Industry News | January 25, 2010

Coffee Roaster And Church Send Kids To Camp

Raleigh, North Carolina coffee roaster Larry’s Beans and the North Carolina United Methodist Church have teamed up to send needy children to camp by providing churches, parishioners, and camps with great tasting Fair Trade Organic coffee. Under this program, the conference's three camps and participating United Methodist churches will be serving Larry's Beans coffee. Ten percent of all church coffee purchases will go to send deserving kids to camp.

The Methodist church camps promote children's leadership and confidence building. Funds from the coffee program allow kids who otherwise couldn’t go to camp to participate. In addition, this program aims to increase awareness of social justice issues.
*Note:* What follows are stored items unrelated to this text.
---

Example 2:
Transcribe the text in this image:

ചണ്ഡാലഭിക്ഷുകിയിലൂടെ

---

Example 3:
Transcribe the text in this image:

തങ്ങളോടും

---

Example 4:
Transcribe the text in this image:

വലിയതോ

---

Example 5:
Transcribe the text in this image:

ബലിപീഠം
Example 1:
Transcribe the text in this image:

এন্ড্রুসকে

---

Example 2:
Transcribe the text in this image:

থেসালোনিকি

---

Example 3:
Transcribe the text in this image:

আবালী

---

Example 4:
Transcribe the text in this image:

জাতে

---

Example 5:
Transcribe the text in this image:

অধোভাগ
“This is a win-win program for churches, kids, and for Larry’s Beans,” says Larry Larson, founder and CEO of Larry’s Beans. “Larry’s Beans coffee is 100 percent Fair Trade and is a mission-driven company whose commitment to Fair Trade and sustainability is a natural fit for church groups.”

Eventually, Larry’s Beans envisions the program going national, and perhaps global.
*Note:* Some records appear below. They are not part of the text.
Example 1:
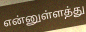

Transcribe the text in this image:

என்னுள்ளத்து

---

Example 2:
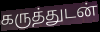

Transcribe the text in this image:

கருத்துடன்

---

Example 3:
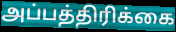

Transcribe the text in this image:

அப்பத்திரிக்கை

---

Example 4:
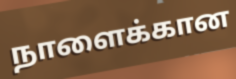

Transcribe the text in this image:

நாளைக்கான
To promote this partnership, Larry’s Beans has set up a faith-based Web link on its Web site to help support the program. Customers who order coffee through that link will have their purchase tracked to support the program.

“We were impressed with the philosophy and mission of Larry’s Beans, and that made the decision to pursue this program extremely easy,” says Bobby Harris, executive director of the North Carolina United Methodist Camp & Retreat Missions. “This is a chance to assist the church in understanding social justice issues and bring it about everyday with a product everyone enjoys.”

Larry’s Beans coffee will be served in Chestnut Ridge, Don Lee, and Rockfish. Harris sees a day when the program could lead to an exchange of youth campers and counselors between North Carolina and the coffee-growing regions around the world.

“People feel good when their purchases support their values," Larson says. "That’s how social change happens.”